= Dante Della Terza =

Italian academic (1924–2021)

Dante Della Terza (Italy, 5 May 1924 – 6 April 2021) was an Italian academic living and working in the United States.

==Biography==
He studied at the Scuola Normale Superiore in Pisa, Italy, under the supervision of Luigi Russo, a major critic between the 1930s and the 1960s. After studying philology in Zurich and teaching in Italy for some time, Della Terza moved to Los Angeles, where he started teaching Italian at the University of California Los Angeles. In the early 60's he moved to Harvard University, where he was Professor of Romance Languages and the Irving Babbitt Professor of Comparative Literatures until Fall 1993. His supervision was fundamental for many American scholars in Italian literature. Among his most important students are: Lucienne Kroha, formerly of McGill University; William Cole, a scholar of art connoisseurship and an art dealer in Barcelona; Luigi Fontanella, formerly of SUNY Stony Brook; Manuela Bertone, formerly of Harvard University and now of the Université Côte d'Azur; Deborah Parker, of the University of Virginia; Anthony Oldcorn, formerly of Brown University; the late Robert Dombroski, of the Graduate Center at the City University of New York; the late Amilcare Jannucci, of the University of Toronto; Madison Sowell, formerly of Brigham Young University and now Provost at Southern Virginia University ; and the late Nuccio Ordine. After his time at Harvard, he taught for a few years at the University of Naples "Federico II."

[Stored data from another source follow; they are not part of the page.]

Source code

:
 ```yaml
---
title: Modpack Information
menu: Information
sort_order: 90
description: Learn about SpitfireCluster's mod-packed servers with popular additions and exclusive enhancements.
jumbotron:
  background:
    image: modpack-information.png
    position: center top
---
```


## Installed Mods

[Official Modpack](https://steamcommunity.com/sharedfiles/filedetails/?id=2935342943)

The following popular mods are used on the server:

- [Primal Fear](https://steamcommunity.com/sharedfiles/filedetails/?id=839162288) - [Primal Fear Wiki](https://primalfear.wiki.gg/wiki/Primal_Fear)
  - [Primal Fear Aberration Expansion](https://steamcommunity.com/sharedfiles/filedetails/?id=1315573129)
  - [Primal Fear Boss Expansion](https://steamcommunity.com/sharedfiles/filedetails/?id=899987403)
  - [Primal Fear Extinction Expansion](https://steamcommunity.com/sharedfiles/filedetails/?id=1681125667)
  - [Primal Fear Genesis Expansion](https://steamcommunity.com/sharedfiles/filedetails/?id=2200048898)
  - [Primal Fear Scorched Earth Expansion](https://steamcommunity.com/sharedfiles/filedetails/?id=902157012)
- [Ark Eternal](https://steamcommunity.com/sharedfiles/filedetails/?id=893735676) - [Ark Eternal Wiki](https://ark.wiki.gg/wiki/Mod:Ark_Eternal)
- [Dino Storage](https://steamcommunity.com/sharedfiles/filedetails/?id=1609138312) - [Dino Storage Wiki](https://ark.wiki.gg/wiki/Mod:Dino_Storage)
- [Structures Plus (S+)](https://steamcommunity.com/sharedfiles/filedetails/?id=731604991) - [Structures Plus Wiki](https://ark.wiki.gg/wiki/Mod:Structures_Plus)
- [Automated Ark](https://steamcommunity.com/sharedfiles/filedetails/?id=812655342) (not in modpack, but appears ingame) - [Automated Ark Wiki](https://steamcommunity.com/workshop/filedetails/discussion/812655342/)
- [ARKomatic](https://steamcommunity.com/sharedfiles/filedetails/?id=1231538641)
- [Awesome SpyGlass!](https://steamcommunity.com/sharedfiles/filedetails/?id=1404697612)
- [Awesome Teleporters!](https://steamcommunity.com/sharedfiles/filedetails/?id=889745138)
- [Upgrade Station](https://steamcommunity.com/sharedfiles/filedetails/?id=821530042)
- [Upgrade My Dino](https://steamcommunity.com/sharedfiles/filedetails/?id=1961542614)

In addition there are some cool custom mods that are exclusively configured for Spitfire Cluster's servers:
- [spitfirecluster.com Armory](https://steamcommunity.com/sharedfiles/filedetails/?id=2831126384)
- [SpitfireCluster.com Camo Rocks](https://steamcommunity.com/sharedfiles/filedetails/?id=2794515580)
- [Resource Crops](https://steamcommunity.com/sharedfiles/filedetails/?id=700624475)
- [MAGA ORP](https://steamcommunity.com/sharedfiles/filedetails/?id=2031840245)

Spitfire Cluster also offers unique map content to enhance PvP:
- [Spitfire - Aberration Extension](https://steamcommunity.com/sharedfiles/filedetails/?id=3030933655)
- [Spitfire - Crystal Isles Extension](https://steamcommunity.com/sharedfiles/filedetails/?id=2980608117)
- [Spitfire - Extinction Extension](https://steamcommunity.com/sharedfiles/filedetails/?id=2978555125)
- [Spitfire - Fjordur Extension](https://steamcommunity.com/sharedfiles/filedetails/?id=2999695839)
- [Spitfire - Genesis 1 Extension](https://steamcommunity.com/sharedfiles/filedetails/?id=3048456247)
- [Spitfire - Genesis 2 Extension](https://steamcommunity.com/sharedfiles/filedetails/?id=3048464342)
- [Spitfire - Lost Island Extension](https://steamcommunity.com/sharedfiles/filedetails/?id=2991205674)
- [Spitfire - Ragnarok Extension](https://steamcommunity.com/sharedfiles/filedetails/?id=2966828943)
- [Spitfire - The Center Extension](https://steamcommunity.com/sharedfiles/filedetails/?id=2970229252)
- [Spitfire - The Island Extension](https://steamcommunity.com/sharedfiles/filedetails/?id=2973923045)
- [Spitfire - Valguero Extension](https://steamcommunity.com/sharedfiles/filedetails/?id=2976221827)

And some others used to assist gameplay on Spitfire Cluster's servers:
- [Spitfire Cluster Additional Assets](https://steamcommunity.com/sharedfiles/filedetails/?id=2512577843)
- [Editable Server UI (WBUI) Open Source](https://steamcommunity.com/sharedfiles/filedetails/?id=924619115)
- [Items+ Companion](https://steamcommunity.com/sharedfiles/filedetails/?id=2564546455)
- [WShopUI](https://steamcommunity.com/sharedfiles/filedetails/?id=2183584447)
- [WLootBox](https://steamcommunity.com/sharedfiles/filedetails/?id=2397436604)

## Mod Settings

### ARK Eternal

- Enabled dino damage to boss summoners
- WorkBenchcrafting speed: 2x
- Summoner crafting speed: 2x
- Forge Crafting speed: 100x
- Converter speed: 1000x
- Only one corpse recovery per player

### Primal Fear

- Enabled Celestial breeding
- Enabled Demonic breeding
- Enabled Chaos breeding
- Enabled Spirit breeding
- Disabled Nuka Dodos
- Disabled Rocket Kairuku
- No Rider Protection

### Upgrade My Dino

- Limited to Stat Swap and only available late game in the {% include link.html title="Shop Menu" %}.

Dante Della Terza's most important work was focused on Dante Alighieri (he was the founder of the international journal Dante), and on the Italian renaissance (especially Torquato Tasso), but he also wrote extensively on post-World War II Italian literature, culture, and literary criticism. Della Terza was essentially a historicist, but his work often branches into different theoretical perspectives, often addressing the relationship between the text and the reader. Besides literature, Della Terza also wrote about the diaspora of European intellectuals in the United States after World War II.

==Bibliography==
- Forma e memoria. Saggi e ricerche sulla tradizione letteraria da Dante a Vico (Roma 1979);
- Da Vienna a Baltimora. La diaspora degli intellettuali europei negli Stati Uniti d’America (Roma 1987):
- Tradizione ed esegesi. Semantica dell’innovazione da Agostino a De Sanctis (Padova 1987);
- Letteratura e critica tra Otto e Novecento: itinerari di ricezione (Cosenza 1989);
- Pasolini in periferia (Cosenza 1992);
- Strutture poetiche, esperienze letterarie. Percorsi culturali da Dante ai contemporanei (Napoli 1995)
- Tradizione e cultura letteraria nello «Zibaldone». Classici italiani, memorie di testi stranieri (Firenze 2001);
- Saggi su Giacomo Leopardi (Roma 2005).